Poster Number-60 - A Systematic Chemical Design Strategy Leads to NTM-004/005, an Acetaminophen Structural Analog with Minimal Liver Histopathology

A Systematic Chemical Design Strategy Leads to NTM-004/005, an Acetaminophen Structural Analog with Minimal Liver Histopathology

Purpose:

In accidental or intentional overdose acetaminophen (paracetamol) is metabolized by cytochrome P450 isozymes (mainly 2E1, 1A2, 3A4, and 2A6) to generate sufficient amounts of the reactive metabolite N-acetyl-p-benzoquinone imine to covalently bind to cysteine groups on proteins and produce hepatotoxicity.  Separation between the therapeutic and toxic effects is a desirable goal. Unfortunately, standard drug discovery strategies to date have not been successful when applied to finding efficacious analogs of acetaminophen that have reduced hepatotoxicity, because the mechanism of action of acetaminophen is not known. Therefore, strategies such as recombinant protein expression, assay development, High-Throughput Screening (HTS), and structure-based drug discovery have thus far not led to the elucidation of a molecular target for acetaminophen. Our hypothesis is that, by using knowledge of the mechanism of toxicity of acetaminophen, and through iterative chemical modification and synthesis of analogs, that an agent with significantly less hepatotoxicity compared to acetaminophen can be developed.

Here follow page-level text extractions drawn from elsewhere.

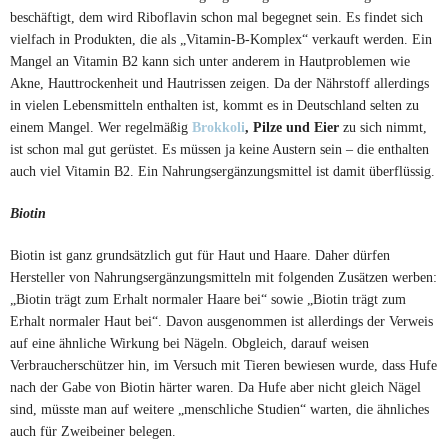
beschäftigt, dem wird Riboflavin schon mal begegnet sein. Es findet sich
vielfach in Produkten, die als „Vitamin-B-Komplex“ verkauft werden. Ein
Mangel an Vitamin B2 kann sich unter anderem in Hautproblemen wie
Akne, Hauttrockenheit und Hautrissen zeigen. Da der Nährstoff allerdings
in vielen Lebensmitteln enthalten ist, kommt es in Deutschland selten zu
einem Mangel. Wer regelmäßig
Brokkoli
, Pilze und Eier
zu sich nimmt,
ist schon mal gut gerüstet. Es müssen ja keine Austern sein – die enthalten
auch viel Vitamin B2. Ein Nahrungsergänzungsmittel ist damit überflüssig.
Biotin
Biotin ist ganz grundsätzlich gut für Haut und Haare. Daher dürfen
Hersteller von Nahrungsergänzungsmitteln mit folgenden Zusätzen werben:
„Biotin trägt zum Erhalt normaler Haare bei“ sowie „Biotin trägt zum
Erhalt normaler Haut bei“. Davon ausgenommen ist allerdings der Verweis
auf eine ähnliche Wirkung bei Nägeln. Obgleich, darauf weisen
Verbraucherschützer hin, im Versuch mit Tieren bewiesen wurde, dass Hufe
nach der Gabe von Biotin härter waren. Da Hufe aber nicht gleich Nägel
sind, müsste man auf weitere „menschliche Studien“ warten, die ähnliches
auch für Zweibeiner belegen.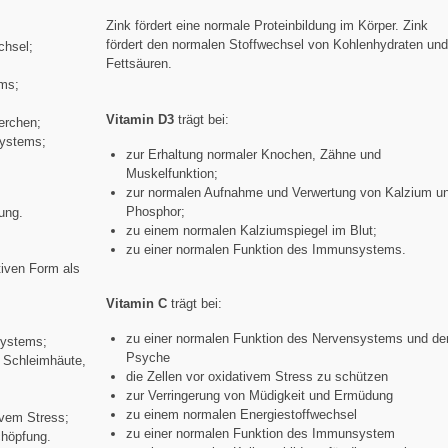
Zink fördert eine normale Proteinbildung im Körper. Zink
fördert den normalen Stoffwechsel von Kohlenhydraten un
chsel;
Fettsäuren.
;
ems;
Vitamin D3
trägt bei:
perchen;
systems;
zur Erhaltung normaler Knochen, Zähne und
Muskelfunktion;
zur normalen Aufnahme und Verwertung von Kalzium u
Phosphor;
lung.
zu einem normalen Kalziumspiegel im Blut;
zu einer normalen Funktion des Immunsystems.
tiven Form als
Vitamin C
trägt bei:
;
zu einer normalen Funktion des Nervensystems und de
systems;
Psyche
d Schleimhäute,
die Zellen vor oxidativem Stress zu schützen
zur Verringerung von Müdigkeit und Ermüdung
zu einem normalen Energiestoffwechsel
ivem Stress;
zu einer normalen Funktion des Immunsystem
chöpfung.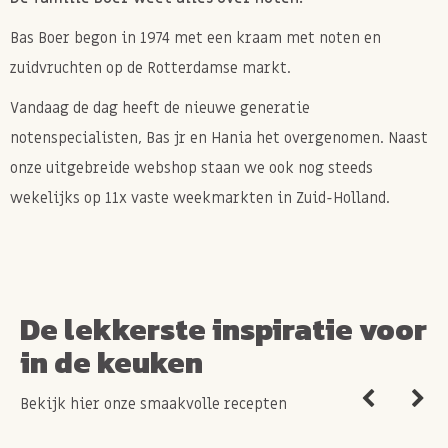
Bas Boer begon in 1974 met een kraam met noten en
zuidvruchten op de Rotterdamse markt.
Vandaag de dag heeft de nieuwe generatie
notenspecialisten, Bas jr en Hania het overgenomen. Naast
onze uitgebreide webshop staan we ook nog steeds
wekelijks op 11x vaste weekmarkten in Zuid-Holland.
De lekkerste inspiratie voor
in de keuken
Bekijk hier onze smaakvolle recepten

Methods: We sought to undertake development of a systematic chemical design strategy that results in modification of the structure of acetaminophen that was predicted to result in the maintenance of antinociceptive efficacy, but with dramatic decrease in in vivo measures of hepatotoxicity. The design process undertaken was to test substituted, cyclized analogs of acetaminophen that were predicted to be less prone to producing reactive quinone intermediates. A U.S. Patent (#10,537,552, 2020) has been issued that covers this work. The chemical entity 5-hydroxyoxindole, which differs from acetaminophen by a single chemical bond was identified and in preliminary studies showed antinociceptive activity in the mouse acetic acid induced abdominal constriction behavior test. Subsequently, a series of analogs (currently numbering around 50) were synthesized and tested by standard techniques for antinociceptive efficacy and safety (hepatotoxicity).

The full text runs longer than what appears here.